Sergeant Quon, his wife, and two other police department employees with whom he had exchanged text messages then brought suit against the service provider and the City. Although the plaintiffs brought several claims under federal and state law, the only claims considered by the Court of Appeals were a claim against the service provider under the federal Stored Communications Act and a claim against the City for violation of the plaintiffs' privacy rights.

The Stored Communications Act prohibits the disclosure of stored e-mail or text messages without the consent of the sender or the recipient. The court held that the service provider violated the statute by disclosing the content of text messages to Sergeant Quon's employer, even though the employer was the subscriber on the service contract. As the subscriber, and not the user of the device or the recipient of the messages, the employer had no right to consent to the release of the employee's text messages.

With respect to the privacy claims against the City, the Court's analysis focused only on the Fourth Amendment of the United States Constitution. The Court concluded that Sergeant Quon and those with whom he exchanged text messages all had a reasonable expectation of privacy with respect to their text messages, and the City's review of those messages was unreasonable.

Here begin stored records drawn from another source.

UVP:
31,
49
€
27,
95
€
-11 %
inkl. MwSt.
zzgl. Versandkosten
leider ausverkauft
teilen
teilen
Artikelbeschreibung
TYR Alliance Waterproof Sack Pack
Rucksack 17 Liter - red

What This Means For Employers:

The court's holding that the City violated the U.S. Constitution has no direct impact on private employers. However, the court's conclusion that Sergeant Quon and the other plaintiffs had a "reasonable expectation of privacy" with respect to the content of their text messages is significant for private and public employers in California. California's constitutional right of privacy applies to public and private entities alike, and a "reasonable expectation of privacy" is one of the elements of a California privacy claim.

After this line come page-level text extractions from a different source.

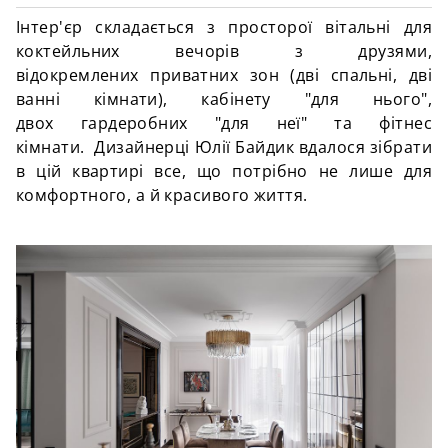
Інтер'єр складається з просторої вітальні для
коктейльних вечорів з друзями,
відокремлених приватних зон (дві спальні, дві
ванні кімнати), кабінету "для нього",
двох гардеробних "для неї" та фітнес
кімнати. Дизайнерці Юлії Байдик вдалося зібрати
в цій квартирі все, що потрібно не лише для
комфортного, а й красивого життя.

To diminish employees' expectations of privacy with respect to employer-provided communication resources, employers should take the following steps:

  • Implement immediately, if you have not already done so, a policy that warns employees that their use of employer-provided electronic devices may be monitored. A well-drafted policy can diminish employees' expectations of privacy by giving them notice that the employer may monitor the use of its electronic communication resources, including computers, network equipment and other electronic devices. The policy should also advise employees that these devices are provided for business related use only, and that employees therefore have no expectation of privacy in their use of them. (Note, however, that such policies will not diminish any expectation of privacy that third parties who communicate with employees may have with respect to the content of their messages).

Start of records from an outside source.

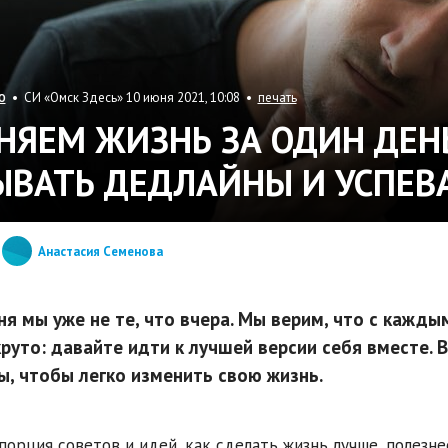
• СИ «Омск Здесь» 10 июня 2021, 10:08 •
печать
О
НЯЕМ ЖИЗНЬ ЗА ОДИН ДЕНЬ
ЫВАТЬ ДЕДЛАЙНЫ И УСПЕВА
Анастасия Семенова
ня мы уже не те, что вчера. Мы верим, что с кажд
 круто: давайте идти к лучшей версии себя вместе. В
ы, чтобы легко изменить свою жизнь.
порция советов и идей, как сделать жизнь лучше, полезне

  • Follow the policy. Part of the City's problem in Quon was that it had a policy that permitted monitoring, but Sergeant Quon's supervisor assured him that the City would not read his messages so long as he paid for the extra charges resulting from his overuse of characters. Employers should take whatever steps are necessary to ensure that IT personnel and others involved with the monitoring of electronic devices do not undercut the policy.

  • Caution! Even when employees' expectations of privacy are diminished, the Stored Communications Act mandates that an employer proceed with caution when attempting to review the content of communications that are stored by a third party service provider.